The best visual moments were the vignettes that came up in the
normal course of play. NBC caught Ernie Els peeking at the
scoreboard at the exact moment he took the lead on Saturday, and
there was a cute scene later that day when Tom Lehman and his
caddie, Andy Martinez, were obviously disagreeing about what
club to hit into 18.
Most of the prerecorded bits looked stiff and staged. A Ben
Hogan retrospective was nicely handled, especially with the rare
footage provided by the Hogan family. But Kevin Costner's tepid
introduction on Saturday rang like a tin cup, which, you will be
surprised to hear, happens to be the name of his major motion
picture opening in August at a theater near you. NBC and the
USGA were positively shocked at suggestions Costner was pitching
his movie, but when he said he was studying golf "in preparing
for my latest role" and that was followed within the hour by a
commercial for Tin Cup, it looked like an unplayable lie to me.
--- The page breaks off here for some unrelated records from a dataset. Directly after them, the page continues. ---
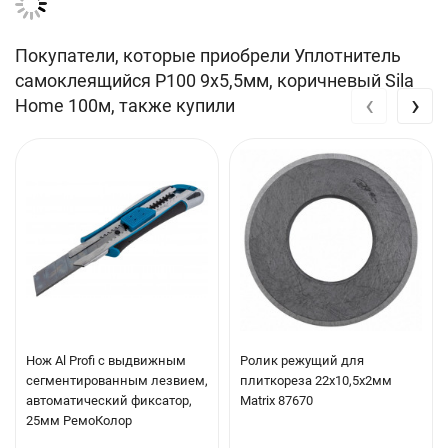
При удалении не повреждает поверхность
Покупатели, которые приобрели Уплотнитель
Длительный срок службы
самоклеящийся Р100 9х5,5мм, коричневый Sila
‹
›
Home 100м, также купили
Общие характеристики
Бренд:
Sila
Температура эксплуатации:
от -40°C до +65°C
Температура применения:
от +10°C
Срок хранения:
24 месяца при температуре от +5°C до
+25°C, максимальной влажности воздуха 70% и отсутствии
непосредственного воздействия солнечных лучей
Срок службы:
10 лет
Нож Al Profi c выдвижным
Ролик режущий для
сегментированным лезвием,
плиткореза 22х10,5х2мм
Разновидности ленты
:
автоматический фиксатор,
Matrix 87670
25мм РемоКолор
Длина намотки, м
: 100 / 150 / 50 / 40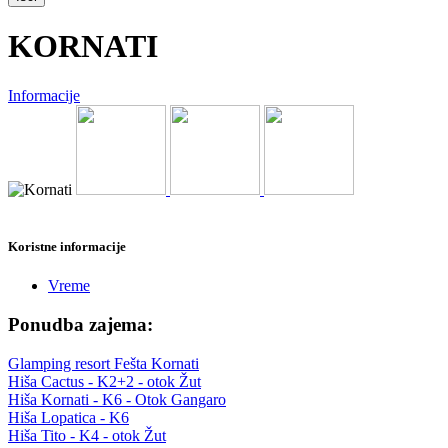
KORNATI
Informacije
Koristne informacije
Vreme
Ponudba zajema:
Glamping resort Fešta Kornati
Hiša Cactus - K2+2 - otok Žut
Hiša Kornati - K6 - Otok Gangaro
Hiša Lopatica - K6
Hiša Tito - K4 - otok Žut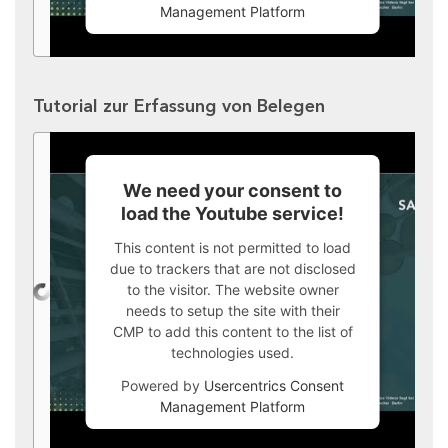
Management Platform
Tutorial zur Erfassung von Belegen
We need your consent to
load the Youtube service!
This content is not permitted to load
due to trackers that are not disclosed
to the visitor. The website owner
needs to setup the site with their
CMP to add this content to the list of
technologies used.
Powered by
Usercentrics Consent
Management Platform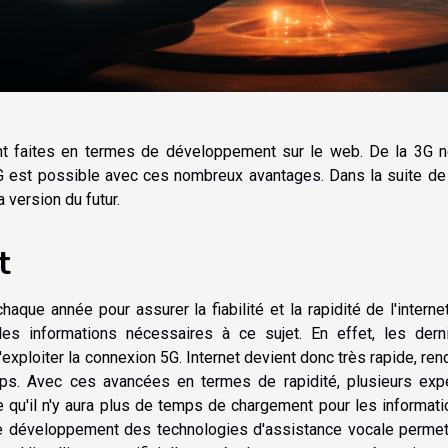
t faites en termes de développement sur le web. De la 3G 
G est possible avec ces nombreux avantages. Dans la suite de
a version du futur.
t
que année pour assurer la fiabilité et la rapidité de l'internet
es informations nécessaires à ce sujet. En effet, les dern
xploiter la connexion 5G. Internet devient donc très rapide, ren
mps. Avec ces avancées en termes de rapidité, plusieurs exp
re qu'il n'y aura plus de temps de chargement pour les informati
Le développement des technologies d'assistance vocale perme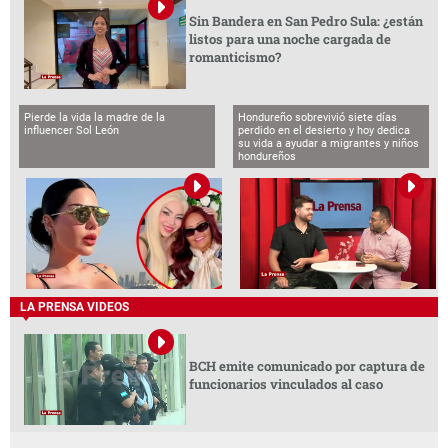
Sin Bandera en San Pedro Sula: ¿están
listos para una noche cargada de
romanticismo?
Pierde la vida la madre de la
Hondureño sobrevivió siete días
influencer Sol León
perdido en el desierto y hoy dedica
su vida a ayudar a migrantes y niños
hondureños
LA PRENSA VIDEOS
BCH emite comunicado por captura de
funcionarios vinculados al caso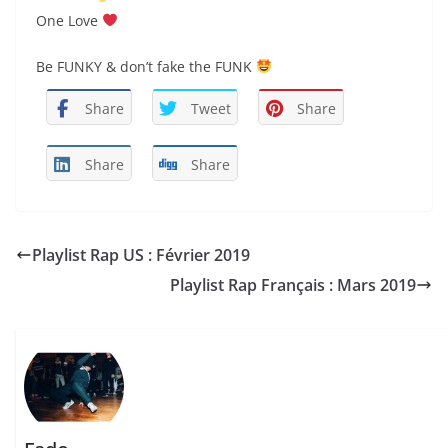
One Love
Be FUNKY & don’t fake the FUNK
Share
Tweet
Share
Share
Share
Playlist Rap US : Février 2019
Playlist Rap Français : Mars 2019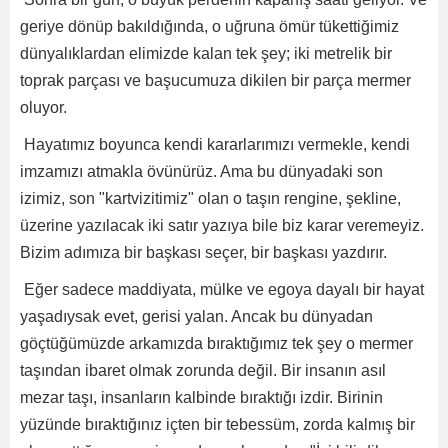
geriye dönüp bakıldığında, o uğruna ömür tükettiğimiz
dünyalıklardan elimizde kalan tek şey; iki metrelik bir
toprak parçası ve başucumuza dikilen bir parça mermer
oluyor.
Hayatımız boyunca kendi kararlarımızı vermekle, kendi
imzamızı atmakla övünürüz. Ama bu dünyadaki son
izimiz, son "kartvizitimiz" olan o taşın rengine, şekline,
üzerine yazılacak iki satır yazıya bile biz karar veremeyiz.
Bizim adımıza bir başkası seçer, bir başkası yazdırır.
Eğer sadece maddiyata, mülke ve egoya dayalı bir hayat
yaşadıysak evet, gerisi yalan. Ancak bu dünyadan
göçtüğümüzde arkamızda bıraktığımız tek şey o mermer
taşından ibaret olmak zorunda değil. Bir insanın asıl
mezar taşı, insanların kalbinde bıraktığı izdir. Birinin
yüzünde bıraktığınız içten bir tebessüm, zorda kalmış bir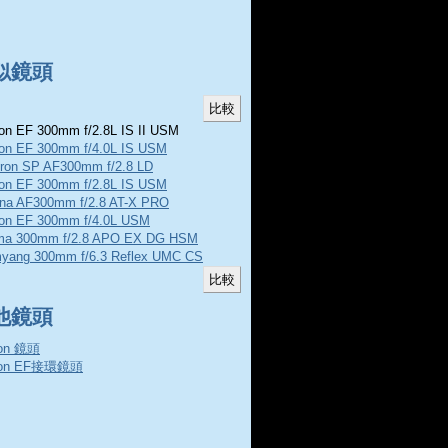
似鏡頭
n EF 300mm f/2.8L IS II USM
on EF 300mm f/4.0L IS USM
ron SP AF300mm f/2.8 LD
on EF 300mm f/2.8L IS USM
ina AF300mm f/2.8 AT-X PRO
on EF 300mm f/4.0L USM
ma 300mm f/2.8 APO EX DG HSM
yang 300mm f/6.3 Reflex UMC CS
他鏡頭
on 鏡頭
non EF接環鏡頭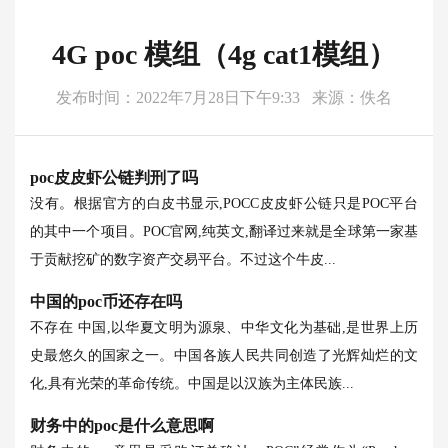
4G poc 模组（4g cat1模组）
发布时间：2022年7月28日下午9:33
来源：佚名
poc皮皮虾公链判刑了吗
没有。根据官方的白皮书显示,POCC皮皮虾公链只是POC平台
的其中一个项目。POC官网,纯英文,翻译过来就是全球第一家基
于贡献挖矿的数字资产交易平台。不过这个牛皮...
中国的poc币还存在吗
不存在 中国,以华夏文明为源泉、中华文化为基础,是世界上历
史最悠久的国家之一。中国各族人民共同创造了光辉灿烂的文
化,具有光荣的革命传统。中国是以汉族为主体民族...
财务中的poc是什么意思啊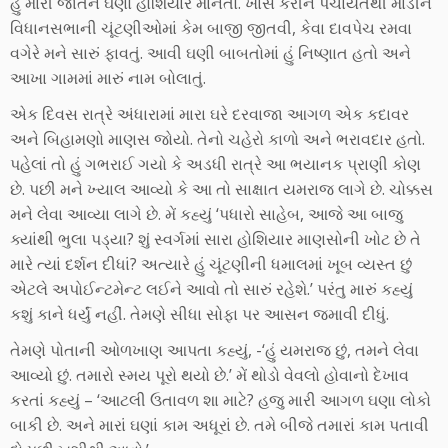
હું મારી જાતને ઘણો હોશિયાર માનતો. ખાસ કરીને પંચાયતથી માંડીને
વિધાનસભાની ચૂંટણીઓમાં કેમ બાજી જીતવી, કેવા દાવપેચ રમવા
વગેરે મને સારું ફાવતું. આવી ઘણી બાબતોમાં હું નિષ્ણાત હતો અને
આખા ગામમાં મારું નામ બોલાતું.
એક દિવસ રાત્રે અંધારામાં મારા ઘરે દરવાજા આગળ એક કદાવર
અને બિહામણો માણસ જોયો. તેનો ચહેરો કાળો અને ભરાવદાર હતો.
પહેલાં તો હું ગભરાઈ ગયો કે અડધી રાત્રે આ ભયાનક પ્રાણી કોણ
છે. પછી મને ખ્યાલ આવ્યો કે આ તો સાક્ષાત યમરાજ લાગે છે. ચોક્કસ
મને લેવા આવ્યા લાગે છે. મેં કહ્યું ‘પધારો સાહેબ, આજે આ બાજુ
ક્યાંથી ભુલા પડ્યા? શું સ્વર્ગમાં સારા હોશિયાર માણસોની ખોટ છે તે
મારે ત્યાં દર્શન દીધાં? અત્યારે હું ચૂંટણીની ધમાલમાં ખૂબ વ્યસ્ત છું
એટલે અપોઈન્ટમેન્ટ લઈને આવો તો સારું રહેશે.’ પરંતુ મારું કહ્યું
કશું કાને ધર્યું નહીં. તેમણે સીધા સોફા પર આસન જમાવી દીધું.
તેમણે પોતાની ઓળખાણ આપતા કહ્યું, -‘હું યમરાજ છું, તમને લેવા
આવ્યો છું. તમારો સ્મય પૂરો થયો છે.’ મેં થોડો વેવલો હોવાનો દેખાવ
કરતાં કહ્યું – ‘આટલી ઉતાવળ શા માટે? હજુ મારી આગળ ઘણા લોકો
બાકી છે. અને મારાં ઘણાં કામ અધૂરાં છે. તમે બીજે તમારાં કામ પતાવી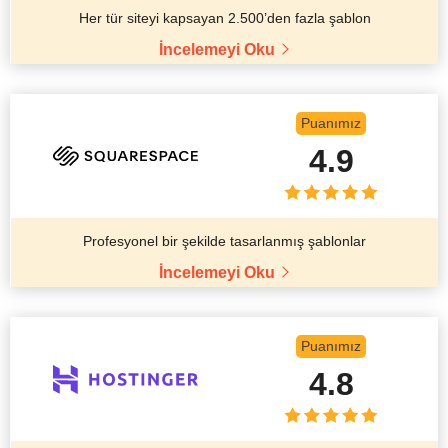
Her tür siteyi kapsayan 2.500’den fazla şablon
İncelemeyi Oku
Puanımız
4.9
Profesyonel bir şekilde tasarlanmış şablonlar
İncelemeyi Oku
Puanımız
4.8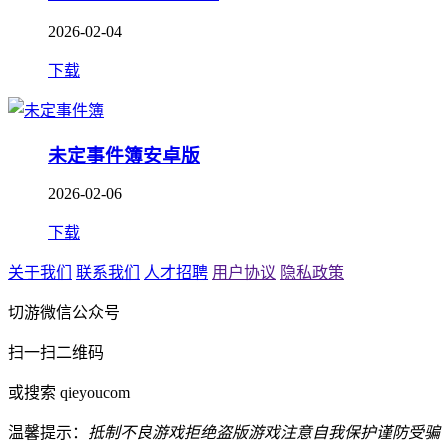
2026-02-04
下载
未定事件簿安卓版
2026-02-06
下载
关于我们
联系我们
人才招聘
用户协议
隐私政策
切游微信公众号
扫一扫二维码
或搜索 qieyoucom
温馨提示：
抵制不良游戏
拒绝盗版游戏
注意自我保护
谨防受骗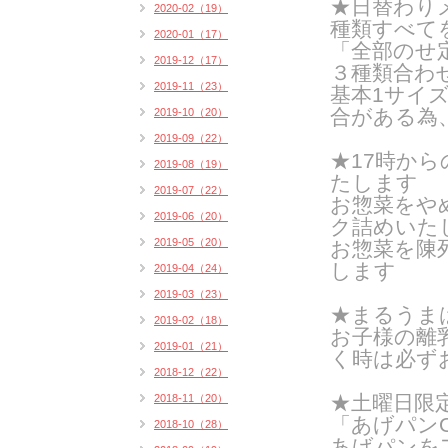
★日替わりメ
2020-02（19）
種類すべて
2020-01（17）
「全部のせ
2019-12（17）
３種類合わ
2019-11（23）
基本1サイズ
合がある為
2019-10（20）
2019-09（22）
★17時か
2019-08（19）
たします
2019-07（22）
お惣菜をや
2019-06（20）
ク詰めいたし
2019-05（20）
お惣菜を陳
します
2019-04（24）
2019-03（23）
★まるうま
2019-02（18）
お子様の離
2019-01（21）
く時は必ず
2018-12（22）
★土曜日限
2018-11（20）
「あげパンO
2018-10（28）
あげパンを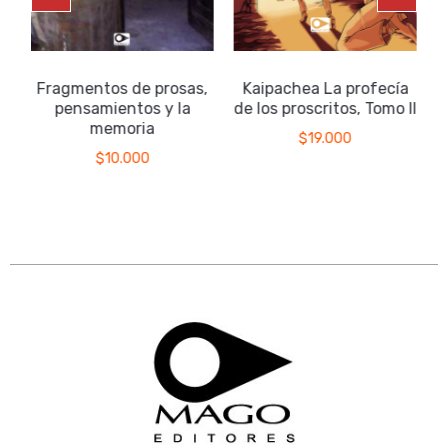
Fragmentos de prosas,
Kaipachea La profecía
pensamientos y la
de los proscritos, Tomo II
memoria
$
19.000
$
10.000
(And, Kevin, another penalty stroke for tucking your sweater
vest into your pants.)
It is virtually impossible to foul up the Open, especially when
you've got a land rush of contenders thundering down the
stretch. NBC didn't bogey a hole, catching all the action, but
it didn't dazzle us with any birdies either. This year's
broadcast deserves a nice, solid par, which, as we heard all
week, is a very good score for the Open.